The joint Consultative partnerships seek to provide advice to the High Level Strategic Group (HLSG) and the Secretary General on all matters involving trade security and trade facilitation across the region.

"The team will also submit annual reports to the Secretariat describing the operations of the Consultative Group during the preceding year; and set forth any recommendations regarding the trade security and trade facilitation measures of the World Customs Organisation," Luzze said.

Addressing business matters relating to enhanced border and cargo supply chain security, customs modernisation and automation, capacity building, compliance assessment, commercial enforcement and uniformity, international efforts to harmonise customs practices and procedures, and strategic planning will be a top priority, according to EABC officials.

According to Fiona Uwera, the EABC technical liaison officer for Rwanda, sensitisation of Rwanda's private sector about the new partnership is ongoing.

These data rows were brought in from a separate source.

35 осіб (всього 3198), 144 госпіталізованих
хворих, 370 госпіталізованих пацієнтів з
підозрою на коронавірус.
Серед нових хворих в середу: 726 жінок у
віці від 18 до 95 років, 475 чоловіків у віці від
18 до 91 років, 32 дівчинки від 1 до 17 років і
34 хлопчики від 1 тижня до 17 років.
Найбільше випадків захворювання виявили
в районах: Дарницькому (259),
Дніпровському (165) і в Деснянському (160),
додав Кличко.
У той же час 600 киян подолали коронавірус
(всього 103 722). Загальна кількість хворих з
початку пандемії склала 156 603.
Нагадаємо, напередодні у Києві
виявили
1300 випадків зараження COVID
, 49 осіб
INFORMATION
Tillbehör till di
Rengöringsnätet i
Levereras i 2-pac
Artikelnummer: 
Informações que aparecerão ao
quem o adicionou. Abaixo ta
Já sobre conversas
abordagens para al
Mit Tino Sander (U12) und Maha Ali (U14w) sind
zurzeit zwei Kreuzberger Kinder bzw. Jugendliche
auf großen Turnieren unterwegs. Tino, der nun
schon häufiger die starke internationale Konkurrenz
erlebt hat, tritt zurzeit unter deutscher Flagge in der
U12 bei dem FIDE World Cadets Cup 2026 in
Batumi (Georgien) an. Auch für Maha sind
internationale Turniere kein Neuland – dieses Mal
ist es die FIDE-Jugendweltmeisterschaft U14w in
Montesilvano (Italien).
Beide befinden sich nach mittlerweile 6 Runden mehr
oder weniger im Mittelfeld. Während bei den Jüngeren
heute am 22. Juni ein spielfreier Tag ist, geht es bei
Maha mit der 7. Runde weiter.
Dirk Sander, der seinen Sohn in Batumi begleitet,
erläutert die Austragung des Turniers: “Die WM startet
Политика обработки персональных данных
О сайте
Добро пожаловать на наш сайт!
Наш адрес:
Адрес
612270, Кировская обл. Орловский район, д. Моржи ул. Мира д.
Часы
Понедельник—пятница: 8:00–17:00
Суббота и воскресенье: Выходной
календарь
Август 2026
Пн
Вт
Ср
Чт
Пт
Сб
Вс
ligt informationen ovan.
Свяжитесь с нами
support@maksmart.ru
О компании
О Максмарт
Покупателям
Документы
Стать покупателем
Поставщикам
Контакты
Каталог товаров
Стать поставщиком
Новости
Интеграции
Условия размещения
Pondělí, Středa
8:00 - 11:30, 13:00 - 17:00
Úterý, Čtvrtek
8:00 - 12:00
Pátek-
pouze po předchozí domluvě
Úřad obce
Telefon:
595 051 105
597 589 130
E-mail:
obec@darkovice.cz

Denis Karera, the Rwanda representative at EABC, said that the initiative is an opportunity for regional exports to compete favourably in global markets.

"The membership is a representative of the private sector interests engaged in and affected by the trade security and facilitation measures of the World Customs Organisation; and represents the business interests of a broad range of business entities that takes into account regional and geographic factors, as well as the size of enterprises," Karera said.

Membership includes 30 companies and associations, from across the world and representatives of a variety of international trade interests.